Entscheidungsgründe:
Der Senat konnte den Rechtsstreit durch Urteil ohne mündliche Verhandlung entscheiden, da sich die Beteiligten mit dieser Verfahrensweise einverstanden erklärt haben (§ 124 Abs. 2 Sozialgerichtsgesetz [SGG]).
Die gemäß §§ 143 und 144 SGG statthafte und nach § 151 SGG zulässige Berufung ist unbegründet.
Die von der Klägerin erhobene Leistungsklage war zulässig. Die Klägerin konnte nur eine Leistungsklage nach § 54 Abs. 5 SGG erheben. Denn die Beteiligten sind gleichgeordnete öffentlich-rechtliche Leistungsträger, die die sie betreffenden Rechtsverhältnisse nicht durch Verwaltungsakt regeln können (BSG, Urteil vom 23. Februar 1987 - 9a RV 22/86 - SozR 3100 § 16 Nr. 4).
Die Klage war auch begründet. Zu Recht hat das SG entschieden, dass der Klägerin gegen den Beklagten ein Erstattungsanspruch in Höhe von 3.881,76 EUR zusteht.
Der Senat lässt es dahin stehen, ob der Anspruch der Klägerin bereits deshalb besteht, weil der Beklagte mit Schreiben vom 28. August 2003 den von der Klägerin geltend gemachten Anspruch "anerkannt" hat.
Denn jedenfalls sind die Voraussetzungen des – nach zwischen den Beteiligten unstreitiger Auffassung – allein als Rechtsgrundlage für das Erstattungsbegehren in Betracht kommenden § 104 SGB X gegeben.

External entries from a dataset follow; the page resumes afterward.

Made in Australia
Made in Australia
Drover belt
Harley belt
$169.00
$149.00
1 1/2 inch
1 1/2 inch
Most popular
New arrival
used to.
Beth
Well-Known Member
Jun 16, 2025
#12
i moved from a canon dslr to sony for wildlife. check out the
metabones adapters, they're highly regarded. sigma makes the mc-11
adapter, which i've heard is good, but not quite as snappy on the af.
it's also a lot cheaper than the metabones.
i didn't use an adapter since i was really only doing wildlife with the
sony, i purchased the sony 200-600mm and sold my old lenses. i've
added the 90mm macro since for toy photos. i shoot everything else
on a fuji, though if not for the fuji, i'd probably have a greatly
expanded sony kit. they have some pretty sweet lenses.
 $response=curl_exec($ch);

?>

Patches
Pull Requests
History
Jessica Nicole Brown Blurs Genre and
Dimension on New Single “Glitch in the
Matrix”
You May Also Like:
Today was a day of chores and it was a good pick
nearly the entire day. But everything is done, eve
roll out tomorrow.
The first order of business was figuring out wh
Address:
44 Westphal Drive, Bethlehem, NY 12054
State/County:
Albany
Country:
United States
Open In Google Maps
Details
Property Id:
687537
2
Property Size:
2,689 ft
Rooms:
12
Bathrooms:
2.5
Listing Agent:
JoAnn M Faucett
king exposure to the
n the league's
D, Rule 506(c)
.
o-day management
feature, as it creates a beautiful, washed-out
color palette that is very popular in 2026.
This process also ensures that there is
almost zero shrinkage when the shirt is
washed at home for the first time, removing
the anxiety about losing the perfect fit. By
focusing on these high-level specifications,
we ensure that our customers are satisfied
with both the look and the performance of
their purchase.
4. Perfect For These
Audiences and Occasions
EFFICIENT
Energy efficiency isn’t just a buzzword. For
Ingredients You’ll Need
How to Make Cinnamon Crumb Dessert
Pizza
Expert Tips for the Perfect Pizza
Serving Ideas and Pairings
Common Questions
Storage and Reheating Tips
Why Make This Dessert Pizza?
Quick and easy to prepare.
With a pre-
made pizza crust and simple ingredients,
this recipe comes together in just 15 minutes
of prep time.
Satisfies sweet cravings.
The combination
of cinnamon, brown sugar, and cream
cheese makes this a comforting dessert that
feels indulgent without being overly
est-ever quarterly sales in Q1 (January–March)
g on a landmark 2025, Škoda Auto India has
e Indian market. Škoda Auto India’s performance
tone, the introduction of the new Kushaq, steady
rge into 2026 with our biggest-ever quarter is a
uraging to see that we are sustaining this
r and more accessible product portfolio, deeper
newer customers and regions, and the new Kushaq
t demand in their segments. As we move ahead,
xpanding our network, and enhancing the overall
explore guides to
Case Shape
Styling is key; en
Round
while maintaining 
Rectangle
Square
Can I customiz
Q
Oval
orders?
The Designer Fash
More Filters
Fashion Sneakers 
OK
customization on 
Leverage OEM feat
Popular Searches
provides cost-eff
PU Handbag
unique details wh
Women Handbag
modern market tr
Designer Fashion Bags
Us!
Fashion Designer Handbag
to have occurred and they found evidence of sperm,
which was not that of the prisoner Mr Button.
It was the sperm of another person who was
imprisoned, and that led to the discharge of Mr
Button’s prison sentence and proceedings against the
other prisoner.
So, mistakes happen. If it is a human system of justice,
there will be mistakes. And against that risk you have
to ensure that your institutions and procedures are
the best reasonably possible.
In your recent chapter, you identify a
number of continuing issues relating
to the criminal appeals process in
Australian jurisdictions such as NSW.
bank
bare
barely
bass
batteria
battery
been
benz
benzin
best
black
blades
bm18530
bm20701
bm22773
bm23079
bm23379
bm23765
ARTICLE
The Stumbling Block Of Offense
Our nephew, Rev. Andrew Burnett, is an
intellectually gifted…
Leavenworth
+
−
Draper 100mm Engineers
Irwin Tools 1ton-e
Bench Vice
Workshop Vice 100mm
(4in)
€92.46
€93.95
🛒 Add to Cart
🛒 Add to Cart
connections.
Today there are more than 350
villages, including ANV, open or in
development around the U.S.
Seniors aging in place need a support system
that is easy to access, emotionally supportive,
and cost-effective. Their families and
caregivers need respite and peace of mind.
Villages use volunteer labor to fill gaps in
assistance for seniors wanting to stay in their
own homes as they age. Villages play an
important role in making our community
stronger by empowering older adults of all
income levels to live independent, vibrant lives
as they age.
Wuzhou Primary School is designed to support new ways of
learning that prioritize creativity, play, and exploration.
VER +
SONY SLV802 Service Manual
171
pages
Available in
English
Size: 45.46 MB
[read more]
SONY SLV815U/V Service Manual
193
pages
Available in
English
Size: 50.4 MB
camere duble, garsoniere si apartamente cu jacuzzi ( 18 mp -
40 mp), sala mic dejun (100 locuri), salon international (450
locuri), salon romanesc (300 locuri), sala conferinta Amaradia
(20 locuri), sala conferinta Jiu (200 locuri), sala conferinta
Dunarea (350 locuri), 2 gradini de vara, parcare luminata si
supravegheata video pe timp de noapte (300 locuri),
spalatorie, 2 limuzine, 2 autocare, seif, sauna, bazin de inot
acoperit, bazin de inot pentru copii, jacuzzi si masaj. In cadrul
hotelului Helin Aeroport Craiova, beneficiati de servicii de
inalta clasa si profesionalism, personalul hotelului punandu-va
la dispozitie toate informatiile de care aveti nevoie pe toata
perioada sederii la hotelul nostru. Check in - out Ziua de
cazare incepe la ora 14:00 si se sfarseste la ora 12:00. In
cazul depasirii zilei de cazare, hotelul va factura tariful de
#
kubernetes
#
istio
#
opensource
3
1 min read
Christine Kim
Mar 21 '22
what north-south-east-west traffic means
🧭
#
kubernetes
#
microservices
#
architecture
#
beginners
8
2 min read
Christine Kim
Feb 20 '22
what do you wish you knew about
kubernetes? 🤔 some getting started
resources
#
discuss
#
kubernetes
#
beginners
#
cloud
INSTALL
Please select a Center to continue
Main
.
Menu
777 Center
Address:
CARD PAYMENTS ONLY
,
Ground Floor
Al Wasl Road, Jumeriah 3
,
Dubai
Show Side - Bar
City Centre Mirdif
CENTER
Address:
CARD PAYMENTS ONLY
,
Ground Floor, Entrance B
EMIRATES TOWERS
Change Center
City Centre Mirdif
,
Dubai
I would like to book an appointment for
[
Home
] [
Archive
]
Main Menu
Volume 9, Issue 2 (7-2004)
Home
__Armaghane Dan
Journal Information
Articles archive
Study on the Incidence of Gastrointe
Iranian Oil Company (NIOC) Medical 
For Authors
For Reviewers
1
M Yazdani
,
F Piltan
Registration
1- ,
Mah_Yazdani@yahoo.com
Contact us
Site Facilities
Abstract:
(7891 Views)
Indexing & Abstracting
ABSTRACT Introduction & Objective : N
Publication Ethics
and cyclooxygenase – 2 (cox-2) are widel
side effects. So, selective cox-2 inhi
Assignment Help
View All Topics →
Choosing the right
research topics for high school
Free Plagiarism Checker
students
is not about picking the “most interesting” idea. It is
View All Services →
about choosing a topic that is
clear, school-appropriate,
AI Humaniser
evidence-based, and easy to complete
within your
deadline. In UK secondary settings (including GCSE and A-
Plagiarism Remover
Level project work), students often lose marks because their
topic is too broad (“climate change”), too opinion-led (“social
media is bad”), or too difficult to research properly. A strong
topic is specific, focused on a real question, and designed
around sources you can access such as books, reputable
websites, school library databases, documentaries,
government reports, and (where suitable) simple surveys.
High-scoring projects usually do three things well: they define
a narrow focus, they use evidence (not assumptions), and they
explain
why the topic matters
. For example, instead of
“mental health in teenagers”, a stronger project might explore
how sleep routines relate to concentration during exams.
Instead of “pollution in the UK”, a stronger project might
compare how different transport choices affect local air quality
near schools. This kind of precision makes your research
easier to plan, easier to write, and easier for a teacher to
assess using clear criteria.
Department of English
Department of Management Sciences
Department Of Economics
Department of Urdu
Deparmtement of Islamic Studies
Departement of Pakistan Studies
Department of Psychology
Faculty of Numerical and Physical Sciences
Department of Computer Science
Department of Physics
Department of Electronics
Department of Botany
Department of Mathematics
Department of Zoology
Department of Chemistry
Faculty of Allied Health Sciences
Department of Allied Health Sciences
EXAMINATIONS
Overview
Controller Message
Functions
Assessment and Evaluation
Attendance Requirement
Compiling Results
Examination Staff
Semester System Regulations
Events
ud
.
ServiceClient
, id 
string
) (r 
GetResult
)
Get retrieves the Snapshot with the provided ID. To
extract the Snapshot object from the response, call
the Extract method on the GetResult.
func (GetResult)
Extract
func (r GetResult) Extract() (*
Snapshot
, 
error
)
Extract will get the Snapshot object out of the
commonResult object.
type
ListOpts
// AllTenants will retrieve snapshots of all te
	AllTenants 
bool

Hat ein nachrangig verpflichteter Leistungsträger Sozialleistungen erbracht, ohne dass die Voraussetzungen von § 103 Abs. 1 SGB X vorliegen, ist der Leistungsträger erstattungspflichtig, gegen den der Berechtigte vorrangig einen Anspruch hat oder hatte, soweit der Leistungsträger nicht bereits selbst geleistet hat, bevor er von der Leistung des anderen Leistungsträgers Kenntnis erlangt hat (§ 104 Abs. 1 Satz 1 SGB X). Nachrangig verpflichtet ist ein Leistungsträger, soweit dieser bei rechtzeitiger Erfüllung der Leistungsverpflichtung eines anderen Leistungsträgers selbst nicht zur Leistung verpflichtet gewesen wäre (§ 104 Abs. 1 Satz 2 SGB X). Ein Erstattungsanspruch besteht nicht, soweit der nachrangige Leistungsträger seine Leistungen auch bei Leistung des vorrangig verpflichteten Leistungsträgers hätte erbringen müssen (§ 104 Abs. 1 Satz 3 SGB X). § 104 Abs. 1 Satz 1 SGB X gilt entsprechend, wenn von den Trägern der Sozialhilfe, der Kriegsopferfürsorge und der Jugendhilfe Aufwendungsersatz geltend gemacht oder ein Kostenbeitrag erhoben werden kann; § 104 Abs. 1 Satz 3 SGB X gilt in diesen Fällen nicht (§ 104 Abs. 1 Satz 4 SGB X). § 104 Abs. 1 SGB X gilt auch dann, wenn von einem nachrangig verpflichteten Leistungsträger für einen Angehörigen Sozialleistungen erbracht worden sind und ein anderer mit Rücksicht auf diesen Angehörigen einen Anspruch auf Sozialleistungen, auch auf besonders bezeichnete Leistungsteile, gegenüber einem vorrangig verpflichteten Leistungsträger hat oder hatte (§ 104 Abs. 2 SGB X). Der Umfang des Erstattungsanspruchs richtet sich nach den für den vorrangig verpflichteten Leistungsträger geltenden Rechtsvorschriften (§ 104 Abs. 3 SGB X). Sind mehrere Leistungsträger vorrangig verpflichtet, kann der Leistungsträger, der die Sozialleistung erbracht hat, Erstattung nur von dem Leistungsträger verlangen, für den er nach § 107 Abs. 2 SGB X mit befreiender Wirkung geleistet hat (§ 104 Abs. 4 SGB X).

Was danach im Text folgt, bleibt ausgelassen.